Today, I risked my life because I was craving one of those Cadbury eggs.

Chocolate shell, creamy filling, I just love ‘em. How much? The day chickens start laying Cadbury eggs is the day I vow I’ll become a chicken farmer

The coronavirus crisis is challenging us all to differentiate between wants and needs.

For instance, I didn’t want to put air in my tires, but the “low tire air pressure” snitch light was on and I figured I needed to.

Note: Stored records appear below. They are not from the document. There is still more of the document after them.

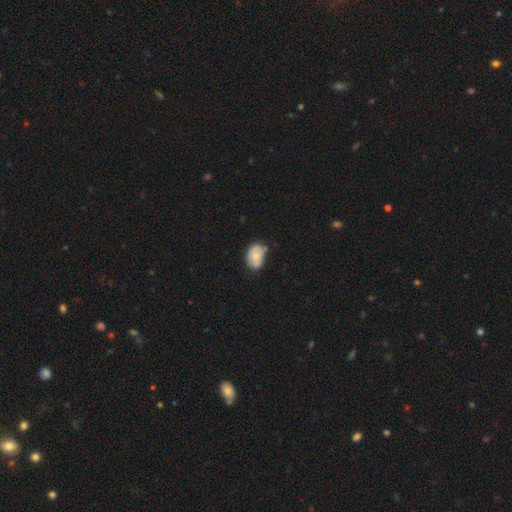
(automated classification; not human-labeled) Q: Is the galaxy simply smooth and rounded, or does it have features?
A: smooth — 64%.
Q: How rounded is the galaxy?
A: in between — 75%.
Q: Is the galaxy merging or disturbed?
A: none — 50%.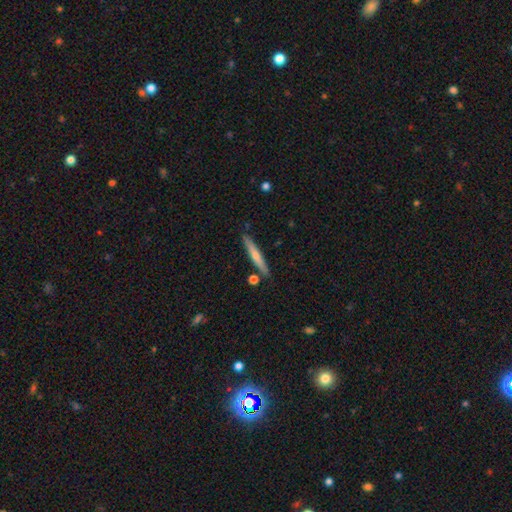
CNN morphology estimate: Smooth or featured? smooth (53%)
How rounded? cigar-shaped (93%)
Merging? none (85%)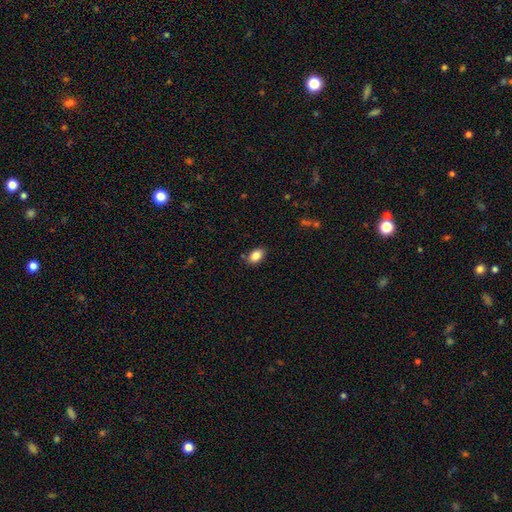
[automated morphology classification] Smooth or featured? smooth (86%)
How rounded? in between (88%)
Merging? none (84%)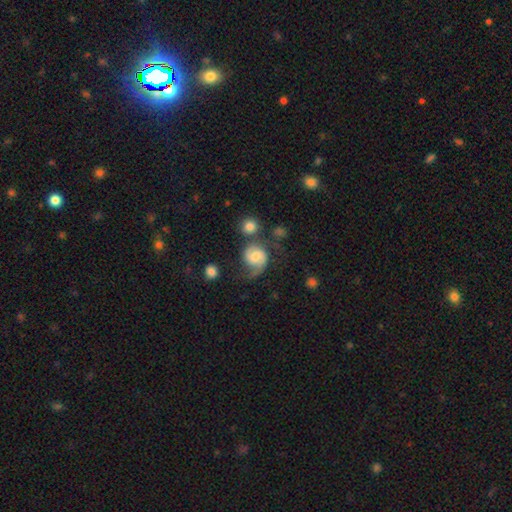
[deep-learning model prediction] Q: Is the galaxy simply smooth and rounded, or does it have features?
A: featured or disk — 67%.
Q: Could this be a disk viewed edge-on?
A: no — 98%.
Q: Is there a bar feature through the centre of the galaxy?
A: no — 52%.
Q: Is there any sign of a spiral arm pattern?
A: yes — 93%.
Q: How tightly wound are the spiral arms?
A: medium — 45%.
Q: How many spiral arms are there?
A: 2 — 68%.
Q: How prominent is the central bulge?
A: moderate — 49%.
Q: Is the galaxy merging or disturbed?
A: none — 44%.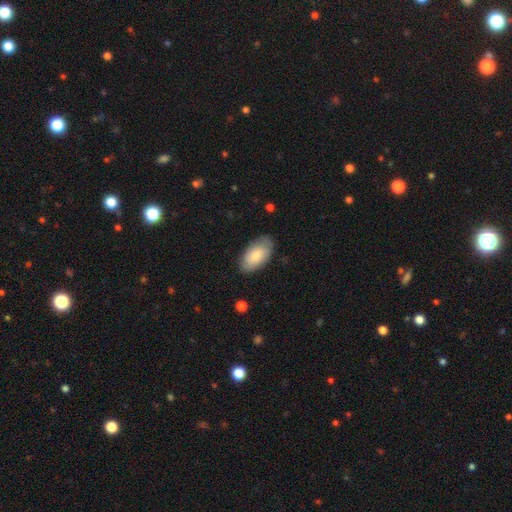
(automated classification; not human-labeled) This is likely a smooth galaxy (72%). How rounded: clearly in between (95%). Merging: likely none (79%).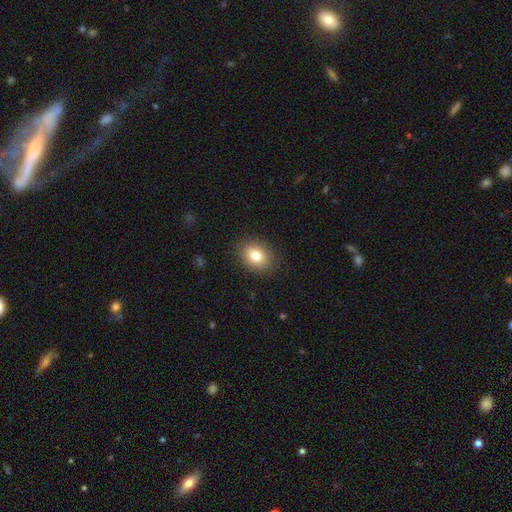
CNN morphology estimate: This is clearly a smooth galaxy (82%). How rounded: likely in between (62%). Merging: clearly none (88%).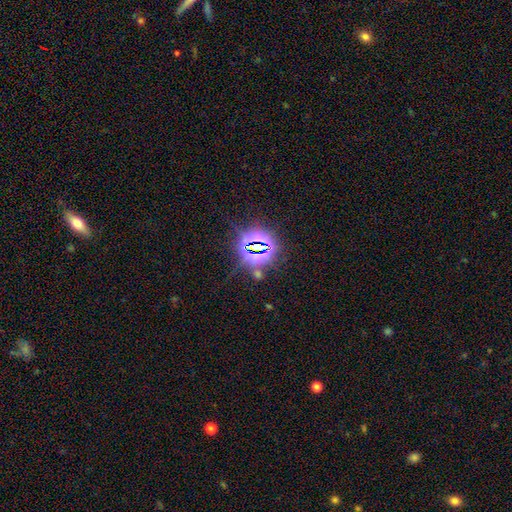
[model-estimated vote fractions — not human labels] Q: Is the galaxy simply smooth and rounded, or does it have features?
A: star or artifact — 79%.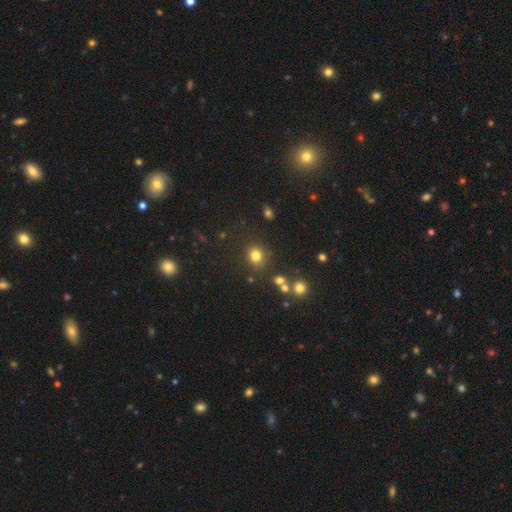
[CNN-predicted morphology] The model was most divided on "how rounded": round: 70%, in between: 29%, cigar-shaped: 1%. More confident: merging — none (79%); smooth or featured — smooth (77%).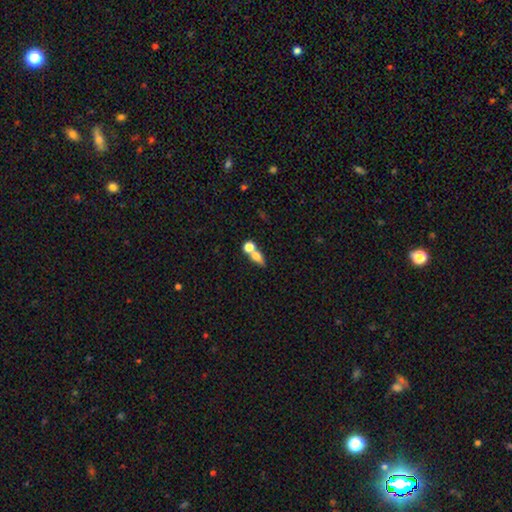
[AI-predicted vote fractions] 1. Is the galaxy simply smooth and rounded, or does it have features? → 68% smooth, 21% featured or disk, 11% star or artifact.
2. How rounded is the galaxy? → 54% in between, 33% round, 14% cigar-shaped.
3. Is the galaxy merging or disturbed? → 56% merger, 31% none, 8% minor disturbance, 5% major disturbance.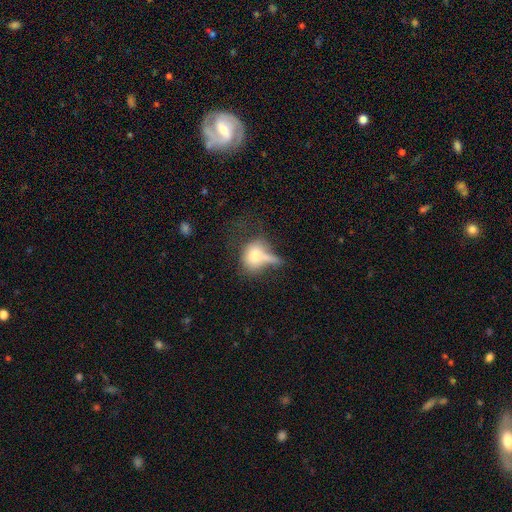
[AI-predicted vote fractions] A smooth galaxy with no disk features (68%) that is in between round and cigar-shaped (52%). Merging: merger (29%).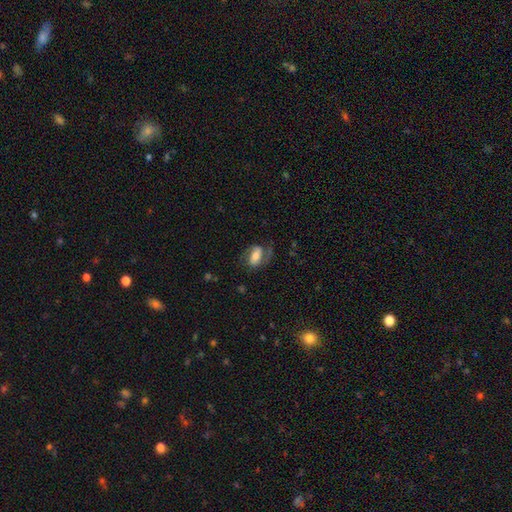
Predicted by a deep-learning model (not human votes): A featured or disk galaxy (62%) with a strong bar (37%), 2 (83%) medium (48%) spiral arms (88%) and a moderate central bulge (51%).

Vote fractions:
- Smooth or featured? featured or disk: 62% / smooth: 31% / star or artifact: 7%
- Edge-on disk? no: 95% / yes: 5%
- Bar? strong: 37% / weak: 34% / no: 28%
- Spiral arms? yes: 88% / no: 12%
- Spiral winding? medium: 48% / loose: 34% / tight: 18%
- Spiral arm count? 2: 83% / 1: 9% / can't tell: 5% / 3: 1% / 4: 1% / more than 4: 1%
- Bulge size? moderate: 51% / small: 25% / large: 18% / dominant: 3% / none: 3%
- Merging? none: 63% / minor disturbance: 18% / major disturbance: 17% / merger: 2%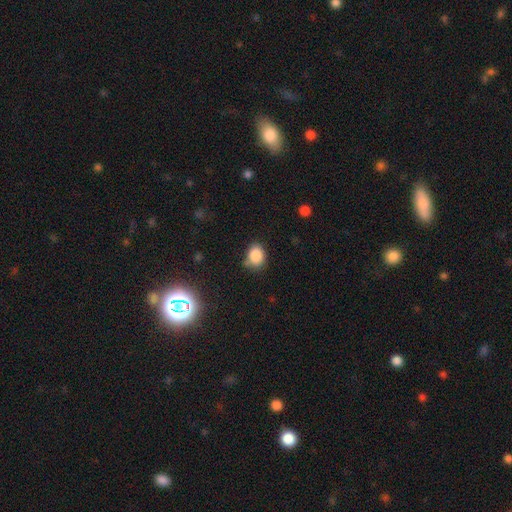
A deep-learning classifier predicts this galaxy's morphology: This is clearly a smooth galaxy (85%). How rounded: possibly in between (52%). Merging: likely none (67%).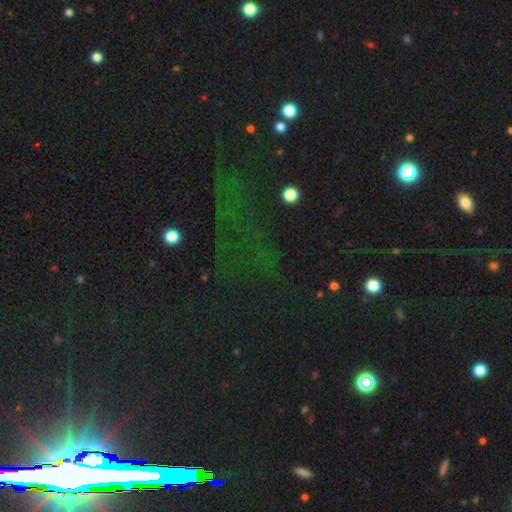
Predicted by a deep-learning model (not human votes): A star or artifact, not a galaxy (72%).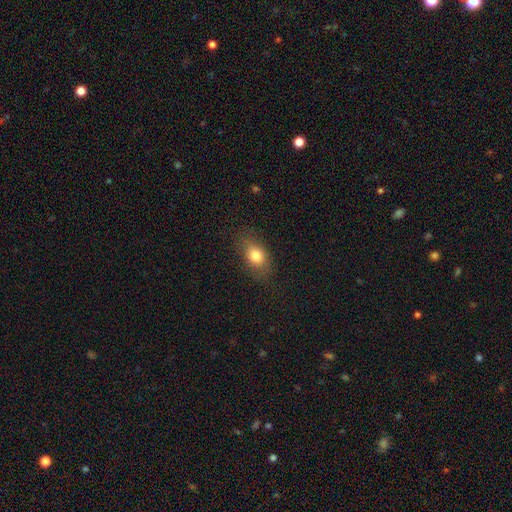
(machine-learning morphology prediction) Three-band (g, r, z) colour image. It shows a smooth galaxy with no disk features (79%) that is in between round and cigar-shaped (74%). Merging: none (78%).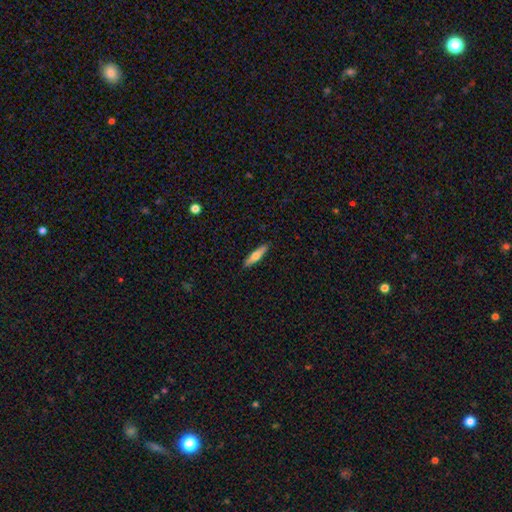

So this morning I drove the 0.06 miles between my office and Sheetz, the near-ubiquitous convenience mart that sells pretty much everything except sheets. I tried to think how I could maximize my time spent in the danger zone.

Did I need batteries? Milk? Bread? Another 100 yards of abrasive TP?

I did not. So I wouldn’t have to enter the store. This was reassuring because we all now know how a deliberate mingle with potential carriers can get you killed.

Still, some carefree part of my brain signaled, psst, you know Cadbury eggs are right there by the register and you love Cadbury eggs.

But what if someone saw me? What if someone took a picture on buying candy as the world was going into lockdown? Would someone candy shame me on Facebook?

I thought of a dozen common sense arguments Dr. Anthony Fauci would make against the purchase.

But the craving was intense.

A big part of my concerns is that the COVID-19 germ has in my eyes achieved mythic status. It’s the uber-virus. It’s bent on world domination. It will wipe out anything that gets in its way. It’s behaving like a Fascist European nation did in 1939.

That nation’s name? It’s pronounced GERM-a-nee.

Let’s just assume that’s a coincidence.

I remain stunned that we need to keep six feet between us or the germ can leap from an infected carrier to a healthy innocent.

It boggles the mind.

First of all, why would it risk leaving any host that still had a heartbeat? It’s not only impractical, it’s downright rude.

More fearsome to me is the idea that these germs can launch off one person and land on another 4- to 5-feet away.

Chart it to scale and it’d be like me broad jumping from Latrobe and sticking the landing in Denver.

For cryin’ out loud, they don’t even have legs, much less wings.

We’re entering an interesting phase of the crisis. Even the skeptics are becoming convinced this is, duh, something serious. And you’re starting to see predictable social media spats between people who disagree on the best way to flatten the curve.

The whole “judge-not-lest-ye-be-judged” mindset is the second thing to go in a crisis. 

The first?

Toilet paper!

People are critical of hoarders and those trying to make an indecent profit off their stash, but to me it makes perfect sense.

The biggest assholes are always going to need the most toilet paper.

I apologize for that. We’re all under a lot of stress.

I wonder if my jocular tone might dismay some of you who’d conclude I just don’t get it, that writing about candy when the whole world is going to hell demeans so much suffering.

But I have to be honest and right then at that moment I wanted nothing on Earth more than that sweet confection. 

Does the confession make me a scoundrel? A lout? Maybe, say, a cad?

Or am I sugar-coating it? Will steadfast readers depart? Could this bury me?

Did I lay an egg?

Hmmm…

Cad?

Bury? 

Egg?

Geez, it’s like I’ve lost all perspective.

Maybe it’s just a coping mechanism. 

Or maybe it’s a case of wanting something really bad so for at least a moment you forget about getting something really bad nobody wants.